Estrategias de terapias de tercera generación para atravesar las fiestas:
1. Aceptación activa del malestar (ACT)
Aceptar no es resignarse. Es dejar de gastar energía peleando con emociones inevitables.
Práctica breve:
Cuando aparezca el malestar, prueba decir internamente:
“Esto es difícil, y puedo hacerle espacio sin que me controle.”
El objetivo no es que desaparezca, sino que no dirija todas tus decisiones.
2. Defusión cognitiva: no todo pensamiento es una verdad
En fiestas suelen aparecer pensamientos como:
“Si no voy, soy egoísta” “Debería estar mejor” “Todos avanzan menos yo”
Estrategia, añade la frase:
“Estoy teniendo el pensamiento de que…” Esto crea distancia y reduce su impacto emocional.
3. Regulación emocional desde DBT
Las emociones intensas necesitan regulación, no juicio.
Respira lento (exhalaciones más largas).
Baja la activación corporal antes de responder.
Evita decisiones importantes en estados emocionales extremos.
Regla clave: primero regula, luego actúa.
4. Autocompasión consciente
La autocrítica suele intensificarse en estas fechas.
Pregúntate:
¿Qué le diría a alguien que quiero si se sintiera así?
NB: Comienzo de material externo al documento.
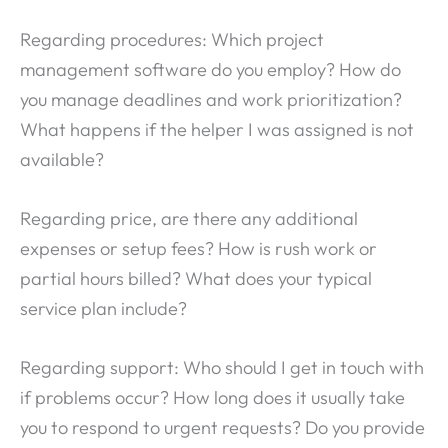
Regarding procedures: Which project
management software do you employ? How do
you manage deadlines and work prioritization?
What happens if the helper I was assigned is not
available?
Regarding price, are there any additional
expenses or setup fees? How is rush work or
partial hours billed? What does your typical
service plan include?
Regarding support: Who should I get in touch with
if problems occur? How long does it usually take
you to respond to urgent requests? Do you provide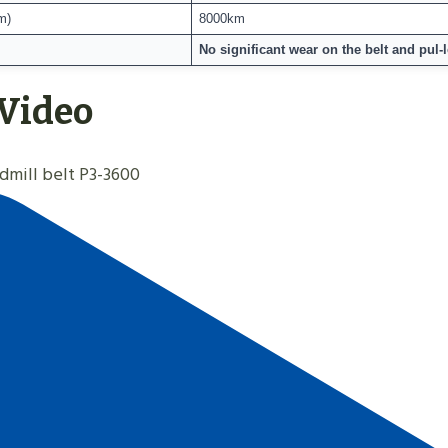
m)
8000km
No significant wear on the belt and pul-le
 Video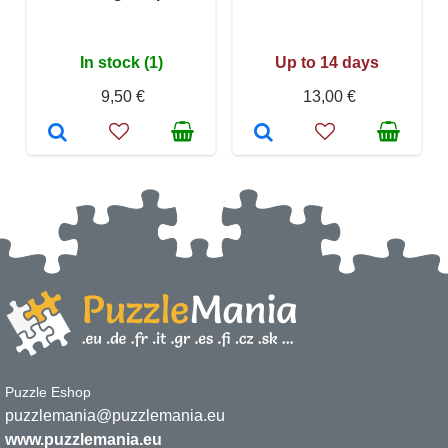
In stock (1)
Up to 14 days
9,50 €
13,00 €
Puzzle Eshop
puzzlemania@puzzlemania.eu
www.puzzlemania.eu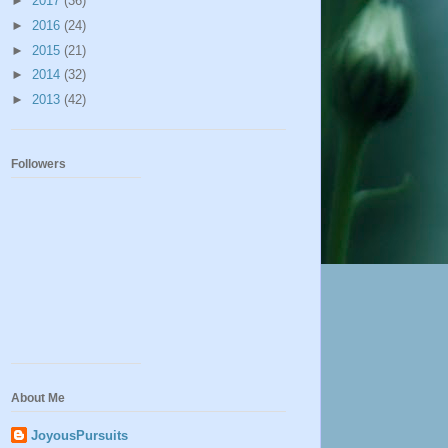
►
2017
(36)
►
2016
(24)
►
2015
(21)
►
2014
(32)
►
2013
(42)
Followers
About Me
JoyousPursuits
¿Puedo hablarme con la misma humanidad?
La compasión no debilita, sostiene.
5. Acción guiada por valores, no por obligación
Desde ACT, la pregunta no es “¿qué debería hacer?”, sino:
¿Qué acción pequeña me acerca a la persona que quiero ser, incluso con incomodidad?
Tal vez sea:
Ir menos tiempo a una reunión
Poner un límite claro
Priorizar el descanso
Honrar una pérdida de forma íntima
6. Mindfulness cotidiano (no idealizado)
No se trata de “estar zen”, sino de estar presente.
Ejemplo:
Comer con atención plena
Caminar sin música por unos minutos
Observar sin juzgar lo que aparece
Esto reduce la reactividad y ancla en el aquí y ahora.
Casos abordados desde Terapias de Tercer Generación
Caso 1: Laura
Laura empieza a notar sus emociones y sensaciones sin pelear con ellas. Comienza poco a poco a generar consciencia del momento presente para reconocer la tensión y la irritabilidad como señales, no como enemigas. Mediante defusión y límites basados en valores, ella aprende a generar respuestas más asertivas hacia su familia sin exponerse innecesariamente.
Caso 2: Andrés
Desde la atención plena y la autocompasión, Andrés empieza a observar la voz crítica como un proceso mental que simplemente existe y no como una verdad absoluta. El trabajo se orienta a flexibilizar la identidad (“no soy solo mis logros”) y a reconectar con valores más amplios que el rendimiento, permitiendo una evaluación del año más humana y menos punitiva.
Caso 3: Mariana
Tal y como es entendido desde las terapias de tercera generación, el duelo no se apura ni se corrige. Se facilita un espacio de aceptación emocional y autovalidación, ayudando a Mariana a sostener el dolor sin aislarse ni forzarse a “estar bien”. A través de acciones pequeñas pero significativas, se acompaña la reconstrucción de sentido, honrando la pérdida sin quedar atrapada en ella.
Conclusión
No todas las Navidades se viven con alegría, y eso no te hace ingrato, débil ni defectuoso. A veces, atravesar estas fechas con honestidad emocional ya es un acto de valentía.
Las estrategias de tercera generación nos recuerdan algo esencial: No necesitamos sentirnos bien para vivir con sentido. Si este fin de año duele, que al menos no duela en soledad ni en silencio interno. Escucharte, cuidarte y respetar tus límites también es una forma válida de celebrar.
Bibliografía:
Hayes, S. C., Strosahl, K. D., & Wilson, K. G. (2012). Terapia de aceptación y compromiso: El proceso y la práctica del cambio consciente (2.ª ed.). Desclée de Brouwer.
Linehan, M. M. (2015). Manual de tratamiento de la terapia dialéctico-conductual. Paidós.
Pérez-Álvarez, M. (2014). Las terapias de tercera generación como terapias contextuales. Síntesis.